(Document section)
Next, the connection John makes to creation in John 1 is important. “In the beginning was the Word…” Jesus is the Word, the One through Whom all things were made: “In Him was life, and the life was the Light of men. The Light shines in the darkness, and the darkness did not comprehend it” (John 1:4-5). Jesus is the Light, and the connection between Jesus as the Light and the separation from darkness is vital:

“For God, who said, ‘Light shall shine out of darkness,’ is the One who has shone in our hearts to give the Light of the knowledge of the glory of God in the face of Christ” (2 Cor 4:6).

In Him, Light is separated from darkness: “This is the judgment, that the Light has come into the world, and men loved the darkness rather than the Light, for their deeds were evil. 20 For everyone who does evil hates the Light, and does not come to the Light for fear that his deeds will be exposed. 21 But he who practices the truth comes to the Light, so that his deeds may be manifested as having been wrought in God.”(John 3:19-21).
(End Document section)
(Data for processing)
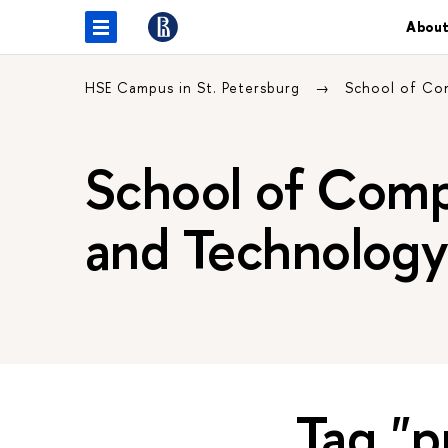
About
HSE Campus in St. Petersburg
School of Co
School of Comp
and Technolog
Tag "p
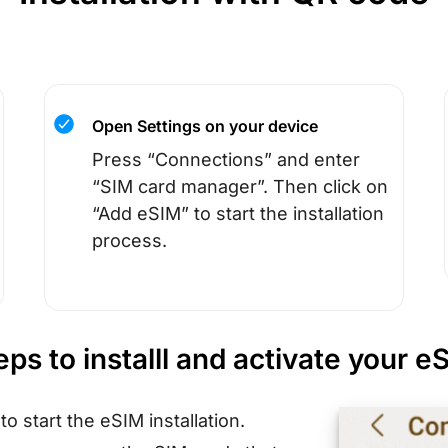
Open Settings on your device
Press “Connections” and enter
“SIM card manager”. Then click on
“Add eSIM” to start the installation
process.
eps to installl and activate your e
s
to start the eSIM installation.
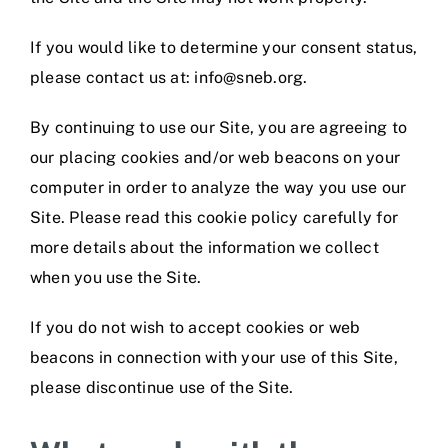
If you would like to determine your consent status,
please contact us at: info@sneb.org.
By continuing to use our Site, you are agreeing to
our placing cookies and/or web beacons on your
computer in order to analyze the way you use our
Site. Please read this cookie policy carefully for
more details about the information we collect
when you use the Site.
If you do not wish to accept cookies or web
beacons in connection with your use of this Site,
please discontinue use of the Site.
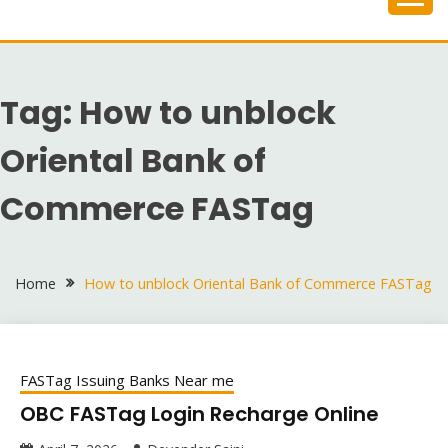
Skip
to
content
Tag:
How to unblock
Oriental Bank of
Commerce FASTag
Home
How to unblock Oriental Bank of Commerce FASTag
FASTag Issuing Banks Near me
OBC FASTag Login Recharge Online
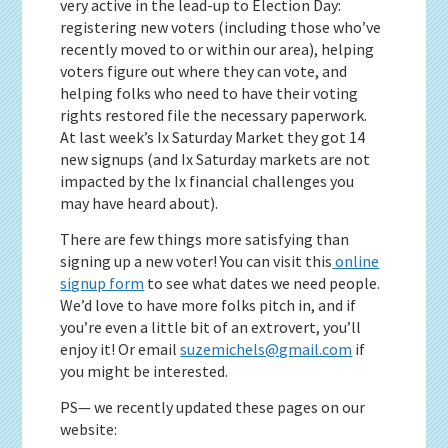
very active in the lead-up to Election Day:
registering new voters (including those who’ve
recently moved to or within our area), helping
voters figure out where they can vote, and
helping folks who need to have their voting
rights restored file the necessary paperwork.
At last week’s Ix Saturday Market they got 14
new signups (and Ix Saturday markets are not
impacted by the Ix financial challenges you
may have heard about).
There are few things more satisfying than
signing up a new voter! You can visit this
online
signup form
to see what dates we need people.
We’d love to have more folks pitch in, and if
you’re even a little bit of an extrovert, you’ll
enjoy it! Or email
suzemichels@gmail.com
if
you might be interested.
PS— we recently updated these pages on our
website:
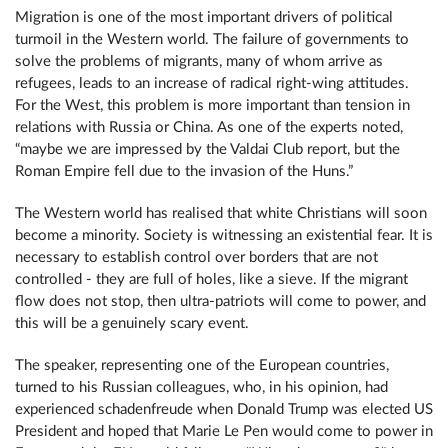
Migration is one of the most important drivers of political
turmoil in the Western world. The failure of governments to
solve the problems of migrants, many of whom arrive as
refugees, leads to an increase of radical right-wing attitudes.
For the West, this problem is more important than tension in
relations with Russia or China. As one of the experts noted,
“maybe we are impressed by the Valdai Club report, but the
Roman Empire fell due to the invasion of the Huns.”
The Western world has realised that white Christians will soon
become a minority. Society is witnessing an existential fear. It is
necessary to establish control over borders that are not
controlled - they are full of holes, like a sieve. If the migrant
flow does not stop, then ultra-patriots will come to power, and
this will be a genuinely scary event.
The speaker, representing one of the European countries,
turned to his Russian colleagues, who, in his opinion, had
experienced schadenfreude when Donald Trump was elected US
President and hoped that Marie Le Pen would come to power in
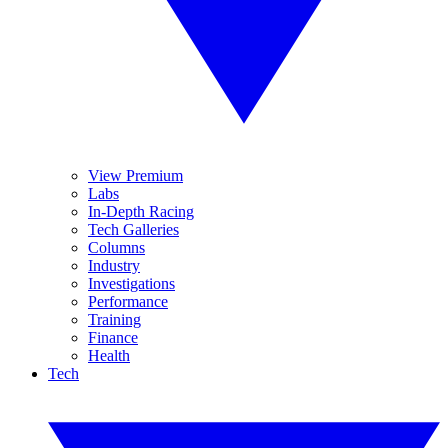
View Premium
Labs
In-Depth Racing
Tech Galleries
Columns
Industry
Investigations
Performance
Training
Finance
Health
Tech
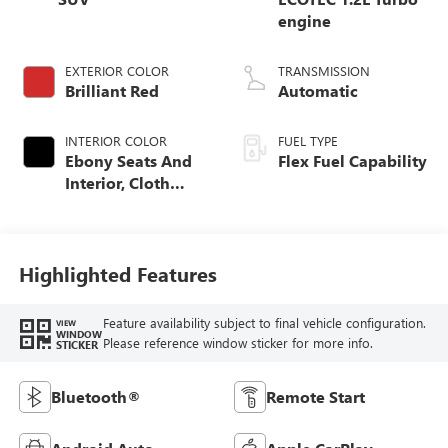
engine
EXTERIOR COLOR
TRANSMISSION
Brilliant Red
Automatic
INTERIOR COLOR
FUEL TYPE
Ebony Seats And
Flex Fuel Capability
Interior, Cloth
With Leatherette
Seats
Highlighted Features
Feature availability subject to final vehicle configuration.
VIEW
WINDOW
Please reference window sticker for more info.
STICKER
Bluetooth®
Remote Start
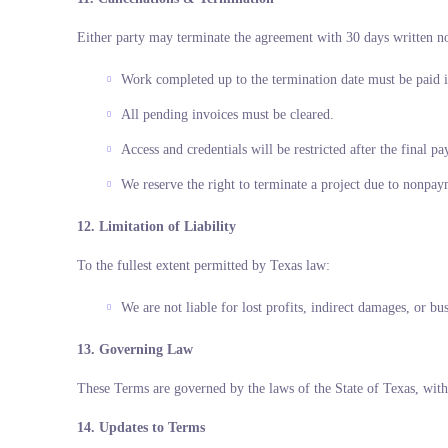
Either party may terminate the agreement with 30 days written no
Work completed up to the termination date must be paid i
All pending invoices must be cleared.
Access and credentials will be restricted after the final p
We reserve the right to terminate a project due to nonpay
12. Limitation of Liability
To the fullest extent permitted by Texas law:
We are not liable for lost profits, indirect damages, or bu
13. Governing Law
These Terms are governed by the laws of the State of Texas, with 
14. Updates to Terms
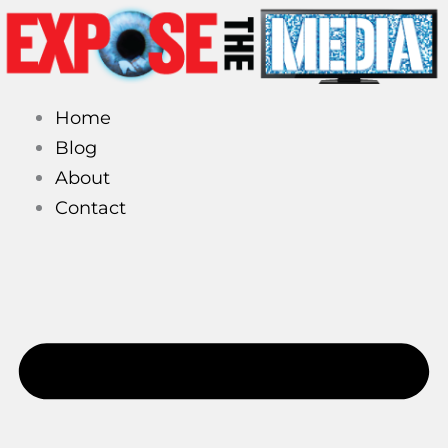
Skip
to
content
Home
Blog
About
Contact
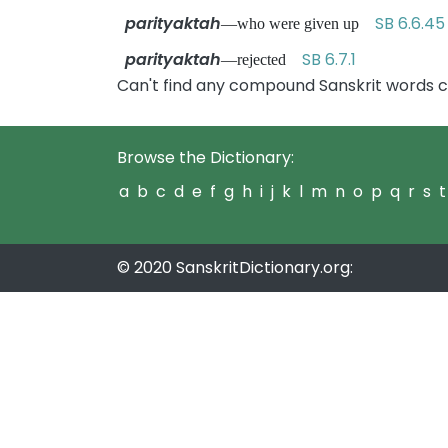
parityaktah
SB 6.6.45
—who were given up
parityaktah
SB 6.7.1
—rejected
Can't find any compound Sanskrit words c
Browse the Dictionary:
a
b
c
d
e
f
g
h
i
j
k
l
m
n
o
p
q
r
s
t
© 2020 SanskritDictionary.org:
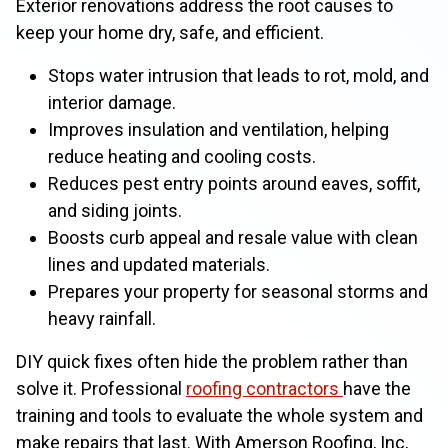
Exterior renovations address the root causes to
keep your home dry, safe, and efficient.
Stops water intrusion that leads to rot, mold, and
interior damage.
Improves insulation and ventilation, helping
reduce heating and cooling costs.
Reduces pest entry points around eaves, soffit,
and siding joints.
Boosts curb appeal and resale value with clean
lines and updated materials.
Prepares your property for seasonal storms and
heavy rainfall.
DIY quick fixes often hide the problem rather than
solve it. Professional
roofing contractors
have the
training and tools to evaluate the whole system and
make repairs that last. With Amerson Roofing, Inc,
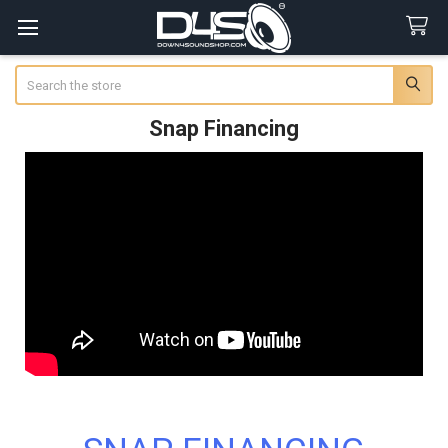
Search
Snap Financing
(End Data for processing)
#### Requirement 1:
Write out the passage about Jesus as the Light word for word, from start to end.
#### Requirement 2:
List every line in the records that contains the string "will". Case counts.

#### Answer 1:
Next, the connection John makes to creation in John 1 is important. “In the beginning was the Word…” Jesus is the Word, the One through Whom all things were made: “In Him was life, and the life was the Light of men. The Light shines in the darkness, and the darkness did not comprehend it” (John 1:4-5). Jesus is the Light, and the connection between Jesus as the Light and the separation from darkness is vital:

“For God, who said, ‘Light shall shine out of darkness,’ is the One who has shone in our hearts to give the Light of the knowledge of the glory of God in the face of Christ” (2 Cor 4:6).

In Him, Light is separated from darkness: “This is the judgment, that the Light has come into the world, and men loved the darkness rather than the Light, for their deeds were evil. 20 For everyone who does evil hates the Light, and does not come to the Light for fear that his deeds will be exposed. 21 But he who practices the truth comes to the Light, so that his deeds may be manifested as having been wrought in God.”(John 3:19-21).

#### Answer 2:
The Western world has realised that white Christians will soon
flow does not stop, then ultra-patriots will come to power, and
this will be a genuinely scary event.
Access and credentials will be restricted after the final p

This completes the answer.